Een unieke, persoonlijke bron
Het bronnenmateriaal van Terwisscha van Scheltinga bevatte zo’n tienduizend loterijprozen uit vijf Nederlandse en Vlaamse steden. De originele loten, die verspreid zitten over regionale archieven, werden allemaal gedigitaliseerd.
“Deze loten zijn nog nooit systematisch bestudeerd. We ontsluiten echt een nieuwe bron”, vertelt Terwisscha van Scheltinga. En die bron is uniek: “Loterijprozen vertellen ons dingen die andere bronnen niet kunnen. Ze tonen bevolkingsgroepen die doorgaans onderbelicht blijven in de overlevering, zoals vrouwen en minderbedeelden. Van heel wat mensen uit die tijd zijn deze verzen zelfs de enige bron die we hebben, want officiële documenten werden haast uitsluitend door mannen van hoge komaf geschreven. Bovendien lezen we op de loten de eigen stem van deze mensen, wat het echt persoonlijk maakt!” En ook de inhoud is persoonlijk: “Anders dan pakweg overgeleverde belastinglijsten, verklappen loterijprozen hoe iemand zich voelde, waarnaar die verlangde en wat hem of haar bezighield.”
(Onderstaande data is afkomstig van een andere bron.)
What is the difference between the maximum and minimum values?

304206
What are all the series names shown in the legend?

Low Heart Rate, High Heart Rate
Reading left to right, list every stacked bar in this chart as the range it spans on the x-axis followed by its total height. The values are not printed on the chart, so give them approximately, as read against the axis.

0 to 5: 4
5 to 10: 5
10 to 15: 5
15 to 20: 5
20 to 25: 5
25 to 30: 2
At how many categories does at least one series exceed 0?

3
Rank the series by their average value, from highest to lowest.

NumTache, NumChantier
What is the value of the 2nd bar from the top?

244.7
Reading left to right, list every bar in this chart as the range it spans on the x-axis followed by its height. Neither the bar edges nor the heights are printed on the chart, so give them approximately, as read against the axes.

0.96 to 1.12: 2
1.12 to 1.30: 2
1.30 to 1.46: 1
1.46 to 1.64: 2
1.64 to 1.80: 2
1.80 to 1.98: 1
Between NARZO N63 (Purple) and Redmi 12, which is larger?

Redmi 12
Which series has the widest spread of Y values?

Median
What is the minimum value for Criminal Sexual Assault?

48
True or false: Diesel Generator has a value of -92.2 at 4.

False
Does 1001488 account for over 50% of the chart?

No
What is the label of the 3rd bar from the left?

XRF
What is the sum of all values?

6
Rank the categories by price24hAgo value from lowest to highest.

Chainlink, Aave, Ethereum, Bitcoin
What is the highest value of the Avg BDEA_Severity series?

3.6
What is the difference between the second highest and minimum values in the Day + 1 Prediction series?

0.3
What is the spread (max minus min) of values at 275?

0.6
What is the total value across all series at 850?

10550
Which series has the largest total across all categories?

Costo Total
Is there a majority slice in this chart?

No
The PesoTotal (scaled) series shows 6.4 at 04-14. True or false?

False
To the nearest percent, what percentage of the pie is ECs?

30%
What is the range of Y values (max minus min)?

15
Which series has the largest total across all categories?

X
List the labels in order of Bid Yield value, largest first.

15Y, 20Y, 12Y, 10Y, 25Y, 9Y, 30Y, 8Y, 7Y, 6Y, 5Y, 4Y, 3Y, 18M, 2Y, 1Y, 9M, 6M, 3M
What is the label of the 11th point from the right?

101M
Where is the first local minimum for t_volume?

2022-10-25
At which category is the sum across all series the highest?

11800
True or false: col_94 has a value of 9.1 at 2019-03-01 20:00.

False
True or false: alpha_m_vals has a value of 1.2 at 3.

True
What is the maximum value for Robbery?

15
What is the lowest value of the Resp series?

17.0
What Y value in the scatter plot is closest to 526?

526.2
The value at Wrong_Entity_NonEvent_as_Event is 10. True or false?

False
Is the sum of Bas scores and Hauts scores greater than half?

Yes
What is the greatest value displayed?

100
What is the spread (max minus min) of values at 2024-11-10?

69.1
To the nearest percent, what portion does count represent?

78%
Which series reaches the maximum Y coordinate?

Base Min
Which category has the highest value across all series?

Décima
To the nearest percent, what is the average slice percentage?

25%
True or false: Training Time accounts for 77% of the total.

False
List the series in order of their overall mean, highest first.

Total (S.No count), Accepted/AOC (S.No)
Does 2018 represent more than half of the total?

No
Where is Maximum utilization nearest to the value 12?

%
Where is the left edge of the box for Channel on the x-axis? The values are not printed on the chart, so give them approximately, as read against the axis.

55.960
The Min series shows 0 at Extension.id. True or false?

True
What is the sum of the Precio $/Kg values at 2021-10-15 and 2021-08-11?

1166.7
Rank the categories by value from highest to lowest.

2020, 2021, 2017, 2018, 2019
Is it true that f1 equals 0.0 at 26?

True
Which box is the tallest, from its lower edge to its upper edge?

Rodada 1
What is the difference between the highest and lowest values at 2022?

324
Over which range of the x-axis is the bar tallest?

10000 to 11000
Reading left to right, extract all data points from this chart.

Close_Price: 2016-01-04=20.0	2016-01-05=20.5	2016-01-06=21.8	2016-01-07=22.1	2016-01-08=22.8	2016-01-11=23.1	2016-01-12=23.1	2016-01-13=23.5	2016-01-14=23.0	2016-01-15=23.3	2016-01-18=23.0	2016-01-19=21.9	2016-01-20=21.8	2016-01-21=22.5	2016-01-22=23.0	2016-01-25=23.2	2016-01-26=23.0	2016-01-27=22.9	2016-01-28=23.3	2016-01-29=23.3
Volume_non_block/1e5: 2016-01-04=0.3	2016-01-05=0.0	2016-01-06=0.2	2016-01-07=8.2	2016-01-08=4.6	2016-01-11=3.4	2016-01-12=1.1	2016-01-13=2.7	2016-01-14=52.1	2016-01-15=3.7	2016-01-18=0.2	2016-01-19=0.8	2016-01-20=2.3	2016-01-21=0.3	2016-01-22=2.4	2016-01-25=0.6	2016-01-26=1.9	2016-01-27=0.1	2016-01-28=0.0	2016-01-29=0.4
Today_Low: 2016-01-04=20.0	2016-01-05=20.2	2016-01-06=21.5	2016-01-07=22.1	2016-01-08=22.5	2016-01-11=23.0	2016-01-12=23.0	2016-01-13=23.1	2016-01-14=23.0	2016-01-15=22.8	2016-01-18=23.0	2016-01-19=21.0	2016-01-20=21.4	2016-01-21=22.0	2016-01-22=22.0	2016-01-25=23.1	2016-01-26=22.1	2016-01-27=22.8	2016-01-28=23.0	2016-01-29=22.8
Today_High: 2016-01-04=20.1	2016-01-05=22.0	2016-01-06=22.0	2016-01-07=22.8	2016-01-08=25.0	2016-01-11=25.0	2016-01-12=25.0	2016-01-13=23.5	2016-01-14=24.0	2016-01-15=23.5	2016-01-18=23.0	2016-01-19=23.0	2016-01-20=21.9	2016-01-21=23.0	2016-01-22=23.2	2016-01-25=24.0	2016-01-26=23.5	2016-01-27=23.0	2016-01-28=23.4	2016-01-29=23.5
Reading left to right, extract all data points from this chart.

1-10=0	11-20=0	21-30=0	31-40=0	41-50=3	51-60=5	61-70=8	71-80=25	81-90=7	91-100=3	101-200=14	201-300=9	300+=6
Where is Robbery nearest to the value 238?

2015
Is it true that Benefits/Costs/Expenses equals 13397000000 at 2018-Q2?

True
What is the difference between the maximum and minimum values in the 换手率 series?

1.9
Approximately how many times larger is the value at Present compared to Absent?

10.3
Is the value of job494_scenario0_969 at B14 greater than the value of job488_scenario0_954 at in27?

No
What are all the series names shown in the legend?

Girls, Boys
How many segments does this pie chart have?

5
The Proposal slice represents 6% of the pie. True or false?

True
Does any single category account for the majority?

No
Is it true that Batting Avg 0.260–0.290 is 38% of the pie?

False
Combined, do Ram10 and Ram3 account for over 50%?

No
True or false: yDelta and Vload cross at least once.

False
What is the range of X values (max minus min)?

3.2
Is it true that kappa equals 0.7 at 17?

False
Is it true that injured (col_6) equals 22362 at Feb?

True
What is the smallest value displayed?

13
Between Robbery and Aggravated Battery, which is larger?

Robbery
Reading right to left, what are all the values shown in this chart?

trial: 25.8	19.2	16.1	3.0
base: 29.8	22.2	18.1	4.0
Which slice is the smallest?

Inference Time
Vrouwen als geldbeheerder van het gezin
Een diepgaande analyse per prose is moeilijk, vertelt Terwisscha Van Scheltinga, omdat de tekstjes zo kort zijn. Soms bijt ze zich weleens vast in een individueel lot dat haar raakt, maar doorgaans vergelijkt ze groepen van loten systematisch met elkaar. Op die manier ontdekte ze al interessante genderpatronen: “Heel wat deelnemers noteerden wat ze zouden doen met de winst. En daarin blijken vrouwen doorgaans iets bescheidener. Vaak zeggen ze het prijzengeld te zullen sparen. En als ze toch iets vermelden dat ze ermee willen kopen, dan zijn dat kleine zaken, zoals een nieuwe jurk. Mannen zien het grootser: zij willen een paard, huis of zelfs schip kopen.” (lacht)
Deze resultaten koppelt Terwisscha van Scheltinga vervolgens aan inzichten over de genderrollen in die tijd. “In de late middeleeuwen en vroegmoderne tijd waren vrouwen vaak de managers van het huishouden. Daarbij hoorde ook een financiële rol: ze beheerden het geld en hielden de inkomsten en uitgaven van het gezin nauwlettend in de gaten. Die verantwoordelijkheid zien we gereflecteerd in hun loterijprozen.”
De loterijen die vanaf de vijftiende eeuw in de Lage Landen plaatsvonden, waren een soort volksfeest, een spektakel dat dag en nacht doorging.
Politieke boodschappen
Tot slot waren de loterijbiljetten ook een medium voor boodschappen die elders niet konden worden uitgesproken, zoals uitingen van politiek ongenoegen. “Het was een woelige periode in de Lage Landen, met de Tachtigjarige Oorlog, de Reformatie en de Beeldenstorm. Op de loten vinden we heel wat antiklerikale boodschappen terug.” Al moeten we die met een korrel zout nemen: “Zulke berichten konden ernstig zijn, maar waren vaak ook grappen over geestelijken – een beetje zoals we nu lachen met politici. Een populair mikpunt van spot was het seksleven van priesters en monikken.” Op termijn werd de maatschappelijke context echter grimmiger. De loterijen bleven geen ongecensureerd spektakel: zo trok er in Delft een inquisiteur naar de trekking om mensen te ondervragen over antikatholieke boodschappen. Ook werden prozen soms aangepast voor ze werden voorgelezen. “Maar mensen waagden het erop”, besluit Terwisscha van Scheltinga. “Een volksfeest dat dag en nacht doorgaat, kan nooit compleet in de gaten worden gehouden. Bepaalde boodschappen glipten zéker door de mazen van het net!”